— GOAL —
Reproduce every line of the records below, keeping each one unchanged and in the same order.
==== SUPPLIED MATERIAL
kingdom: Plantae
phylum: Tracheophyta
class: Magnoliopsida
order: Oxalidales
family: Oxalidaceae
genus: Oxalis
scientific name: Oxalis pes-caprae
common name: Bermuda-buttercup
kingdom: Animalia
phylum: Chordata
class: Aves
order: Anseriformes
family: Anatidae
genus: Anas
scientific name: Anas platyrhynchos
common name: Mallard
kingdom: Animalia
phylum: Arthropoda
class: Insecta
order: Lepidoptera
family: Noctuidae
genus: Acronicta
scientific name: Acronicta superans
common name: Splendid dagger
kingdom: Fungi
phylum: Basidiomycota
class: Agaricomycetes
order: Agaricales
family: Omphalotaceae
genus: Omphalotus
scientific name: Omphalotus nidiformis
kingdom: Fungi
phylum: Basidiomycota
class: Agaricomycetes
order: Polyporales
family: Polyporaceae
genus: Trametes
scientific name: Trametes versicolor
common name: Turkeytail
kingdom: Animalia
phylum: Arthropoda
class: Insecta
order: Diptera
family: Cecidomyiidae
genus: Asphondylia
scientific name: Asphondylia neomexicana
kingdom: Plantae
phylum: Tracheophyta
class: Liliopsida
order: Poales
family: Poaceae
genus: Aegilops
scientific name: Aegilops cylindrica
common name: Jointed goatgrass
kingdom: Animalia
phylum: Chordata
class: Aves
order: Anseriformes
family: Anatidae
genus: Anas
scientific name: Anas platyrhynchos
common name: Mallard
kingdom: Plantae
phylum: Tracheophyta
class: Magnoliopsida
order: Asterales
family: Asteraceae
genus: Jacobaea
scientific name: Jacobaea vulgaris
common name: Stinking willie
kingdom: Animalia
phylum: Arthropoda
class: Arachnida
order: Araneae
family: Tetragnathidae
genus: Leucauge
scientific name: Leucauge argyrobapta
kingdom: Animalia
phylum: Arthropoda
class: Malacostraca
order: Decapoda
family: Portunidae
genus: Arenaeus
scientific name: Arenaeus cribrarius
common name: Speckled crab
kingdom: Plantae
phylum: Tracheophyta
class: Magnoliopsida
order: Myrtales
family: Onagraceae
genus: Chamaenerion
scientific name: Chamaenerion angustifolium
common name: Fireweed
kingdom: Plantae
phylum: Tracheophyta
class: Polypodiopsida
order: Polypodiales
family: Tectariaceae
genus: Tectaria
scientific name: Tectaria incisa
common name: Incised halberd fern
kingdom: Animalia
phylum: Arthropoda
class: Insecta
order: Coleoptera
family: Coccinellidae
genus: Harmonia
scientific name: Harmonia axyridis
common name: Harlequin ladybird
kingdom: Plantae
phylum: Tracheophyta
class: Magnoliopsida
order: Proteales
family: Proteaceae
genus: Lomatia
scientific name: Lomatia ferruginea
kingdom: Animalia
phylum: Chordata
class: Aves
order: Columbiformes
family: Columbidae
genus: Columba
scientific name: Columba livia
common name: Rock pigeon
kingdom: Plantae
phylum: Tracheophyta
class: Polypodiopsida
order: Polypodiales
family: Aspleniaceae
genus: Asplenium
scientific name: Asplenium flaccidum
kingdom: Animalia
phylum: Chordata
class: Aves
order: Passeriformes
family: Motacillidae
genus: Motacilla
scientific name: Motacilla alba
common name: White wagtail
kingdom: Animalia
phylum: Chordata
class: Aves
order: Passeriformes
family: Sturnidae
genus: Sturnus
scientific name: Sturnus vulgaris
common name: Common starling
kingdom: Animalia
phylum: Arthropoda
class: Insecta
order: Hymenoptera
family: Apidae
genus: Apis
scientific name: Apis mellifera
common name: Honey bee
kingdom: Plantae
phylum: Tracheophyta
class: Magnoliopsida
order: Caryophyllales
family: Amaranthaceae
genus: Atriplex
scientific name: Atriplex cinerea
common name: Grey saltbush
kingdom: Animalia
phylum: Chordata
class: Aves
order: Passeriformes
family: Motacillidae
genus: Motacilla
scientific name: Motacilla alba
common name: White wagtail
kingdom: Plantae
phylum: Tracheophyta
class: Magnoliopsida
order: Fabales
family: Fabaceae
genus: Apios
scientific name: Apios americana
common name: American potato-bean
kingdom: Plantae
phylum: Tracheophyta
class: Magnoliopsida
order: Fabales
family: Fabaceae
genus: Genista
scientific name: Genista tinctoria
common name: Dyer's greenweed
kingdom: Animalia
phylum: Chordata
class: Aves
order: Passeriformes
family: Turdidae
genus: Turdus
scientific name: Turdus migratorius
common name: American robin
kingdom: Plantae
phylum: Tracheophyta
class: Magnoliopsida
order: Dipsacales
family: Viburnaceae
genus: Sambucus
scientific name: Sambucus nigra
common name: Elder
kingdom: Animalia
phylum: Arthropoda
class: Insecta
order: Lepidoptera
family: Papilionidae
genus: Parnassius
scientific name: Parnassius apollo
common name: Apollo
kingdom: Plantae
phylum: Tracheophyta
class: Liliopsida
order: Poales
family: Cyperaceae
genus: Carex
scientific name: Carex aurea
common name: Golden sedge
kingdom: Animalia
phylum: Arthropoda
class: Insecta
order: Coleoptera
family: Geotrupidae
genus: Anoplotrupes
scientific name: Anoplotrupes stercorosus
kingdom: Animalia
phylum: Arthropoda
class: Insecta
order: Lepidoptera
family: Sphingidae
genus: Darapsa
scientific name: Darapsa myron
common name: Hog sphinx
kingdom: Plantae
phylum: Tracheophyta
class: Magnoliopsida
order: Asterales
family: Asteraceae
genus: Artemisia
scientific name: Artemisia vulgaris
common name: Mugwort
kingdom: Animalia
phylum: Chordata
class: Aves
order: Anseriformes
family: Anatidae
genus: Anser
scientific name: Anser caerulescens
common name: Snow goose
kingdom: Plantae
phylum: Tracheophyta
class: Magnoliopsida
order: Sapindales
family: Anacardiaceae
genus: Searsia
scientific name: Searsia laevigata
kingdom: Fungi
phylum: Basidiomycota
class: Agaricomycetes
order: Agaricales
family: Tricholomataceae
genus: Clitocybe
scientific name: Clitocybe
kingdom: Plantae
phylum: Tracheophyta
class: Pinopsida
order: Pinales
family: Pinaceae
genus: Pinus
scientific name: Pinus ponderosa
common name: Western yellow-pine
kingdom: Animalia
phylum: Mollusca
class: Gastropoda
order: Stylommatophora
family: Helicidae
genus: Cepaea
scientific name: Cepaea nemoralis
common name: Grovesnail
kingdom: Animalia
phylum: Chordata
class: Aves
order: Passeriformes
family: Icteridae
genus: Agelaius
========
— SOLUTION FOR THIS PROBLEM —
kingdom: Plantae
phylum: Tracheophyta
class: Magnoliopsida
order: Oxalidales
family: Oxalidaceae
genus: Oxalis
scientific name: Oxalis pes-caprae
common name: Bermuda-buttercup
kingdom: Animalia
phylum: Chordata
class: Aves
order: Anseriformes
family: Anatidae
genus: Anas
scientific name: Anas platyrhynchos
common name: Mallard
kingdom: Animalia
phylum: Arthropoda
class: Insecta
order: Lepidoptera
family: Noctuidae
genus: Acronicta
scientific name: Acronicta superans
common name: Splendid dagger
kingdom: Fungi
phylum: Basidiomycota
class: Agaricomycetes
order: Agaricales
family: Omphalotaceae
genus: Omphalotus
scientific name: Omphalotus nidiformis
kingdom: Fungi
phylum: Basidiomycota
class: Agaricomycetes
order: Polyporales
family: Polyporaceae
genus: Trametes
scientific name: Trametes versicolor
common name: Turkeytail
kingdom: Animalia
phylum: Arthropoda
class: Insecta
order: Diptera
family: Cecidomyiidae
genus: Asphondylia
scientific name: Asphondylia neomexicana
kingdom: Plantae
phylum: Tracheophyta
class: Liliopsida
order: Poales
family: Poaceae
genus: Aegilops
scientific name: Aegilops cylindrica
common name: Jointed goatgrass
kingdom: Animalia
phylum: Chordata
class: Aves
order: Anseriformes
family: Anatidae
genus: Anas
scientific name: Anas platyrhynchos
common name: Mallard
kingdom: Plantae
phylum: Tracheophyta
class: Magnoliopsida
order: Asterales
family: Asteraceae
genus: Jacobaea
scientific name: Jacobaea vulgaris
common name: Stinking willie
kingdom: Animalia
phylum: Arthropoda
class: Arachnida
order: Araneae
family: Tetragnathidae
genus: Leucauge
scientific name: Leucauge argyrobapta
kingdom: Animalia
phylum: Arthropoda
class: Malacostraca
order: Decapoda
family: Portunidae
genus: Arenaeus
scientific name: Arenaeus cribrarius
common name: Speckled crab
kingdom: Plantae
phylum: Tracheophyta
class: Magnoliopsida
order: Myrtales
family: Onagraceae
genus: Chamaenerion
scientific name: Chamaenerion angustifolium
common name: Fireweed
kingdom: Plantae
phylum: Tracheophyta
class: Polypodiopsida
order: Polypodiales
family: Tectariaceae
genus: Tectaria
scientific name: Tectaria incisa
common name: Incised halberd fern
kingdom: Animalia
phylum: Arthropoda
class: Insecta
order: Coleoptera
family: Coccinellidae
genus: Harmonia
scientific name: Harmonia axyridis
common name: Harlequin ladybird
kingdom: Plantae
phylum: Tracheophyta
class: Magnoliopsida
order: Proteales
family: Proteaceae
genus: Lomatia
scientific name: Lomatia ferruginea
kingdom: Animalia
phylum: Chordata
class: Aves
order: Columbiformes
family: Columbidae
genus: Columba
scientific name: Columba livia
common name: Rock pigeon
kingdom: Plantae
phylum: Tracheophyta
class: Polypodiopsida
order: Polypodiales
family: Aspleniaceae
genus: Asplenium
scientific name: Asplenium flaccidum
kingdom: Animalia
phylum: Chordata
class: Aves
order: Passeriformes
family: Motacillidae
genus: Motacilla
scientific name: Motacilla alba
common name: White wagtail
kingdom: Animalia
phylum: Chordata
class: Aves
order: Passeriformes
family: Sturnidae
genus: Sturnus
scientific name: Sturnus vulgaris
common name: Common starling
kingdom: Animalia
phylum: Arthropoda
class: Insecta
order: Hymenoptera
family: Apidae
genus: Apis
scientific name: Apis mellifera
common name: Honey bee
kingdom: Plantae
phylum: Tracheophyta
class: Magnoliopsida
order: Caryophyllales
family: Amaranthaceae
genus: Atriplex
scientific name: Atriplex cinerea
common name: Grey saltbush
kingdom: Animalia
phylum: Chordata
class: Aves
order: Passeriformes
family: Motacillidae
genus: Motacilla
scientific name: Motacilla alba
common name: White wagtail
kingdom: Plantae
phylum: Tracheophyta
class: Magnoliopsida
order: Fabales
family: Fabaceae
genus: Apios
scientific name: Apios americana
common name: American potato-bean
kingdom: Plantae
phylum: Tracheophyta
class: Magnoliopsida
order: Fabales
family: Fabaceae
genus: Genista
scientific name: Genista tinctoria
common name: Dyer's greenweed
kingdom: Animalia
phylum: Chordata
class: Aves
order: Passeriformes
family: Turdidae
genus: Turdus
scientific name: Turdus migratorius
common name: American robin
kingdom: Plantae
phylum: Tracheophyta
class: Magnoliopsida
order: Dipsacales
family: Viburnaceae
genus: Sambucus
scientific name: Sambucus nigra
common name: Elder
kingdom: Animalia
phylum: Arthropoda
class: Insecta
order: Lepidoptera
family: Papilionidae
genus: Parnassius
scientific name: Parnassius apollo
common name: Apollo
kingdom: Plantae
phylum: Tracheophyta
class: Liliopsida
order: Poales
family: Cyperaceae
genus: Carex
scientific name: Carex aurea
common name: Golden sedge
kingdom: Animalia
phylum: Arthropoda
class: Insecta
order: Coleoptera
family: Geotrupidae
genus: Anoplotrupes
scientific name: Anoplotrupes stercorosus
kingdom: Animalia
phylum: Arthropoda
class: Insecta
order: Lepidoptera
family: Sphingidae
genus: Darapsa
scientific name: Darapsa myron
common name: Hog sphinx
kingdom: Plantae
phylum: Tracheophyta
class: Magnoliopsida
order: Asterales
family: Asteraceae
genus: Artemisia
scientific name: Artemisia vulgaris
common name: Mugwort
kingdom: Animalia
phylum: Chordata
class: Aves
order: Anseriformes
family: Anatidae
genus: Anser
scientific name: Anser caerulescens
common name: Snow goose
kingdom: Plantae
phylum: Tracheophyta
class: Magnoliopsida
order: Sapindales
family: Anacardiaceae
genus: Searsia
scientific name: Searsia laevigata
kingdom: Fungi
phylum: Basidiomycota
class: Agaricomycetes
order: Agaricales
family: Tricholomataceae
genus: Clitocybe
scientific name: Clitocybe
kingdom: Plantae
phylum: Tracheophyta
class: Pinopsida
order: Pinales
family: Pinaceae
genus: Pinus
scientific name: Pinus ponderosa
common name: Western yellow-pine
kingdom: Animalia
phylum: Mollusca
class: Gastropoda
order: Stylommatophora
family: Helicidae
genus: Cepaea
scientific name: Cepaea nemoralis
common name: Grovesnail
kingdom: Animalia
phylum: Chordata
class: Aves
order: Passeriformes
family: Icteridae
genus: Agelaius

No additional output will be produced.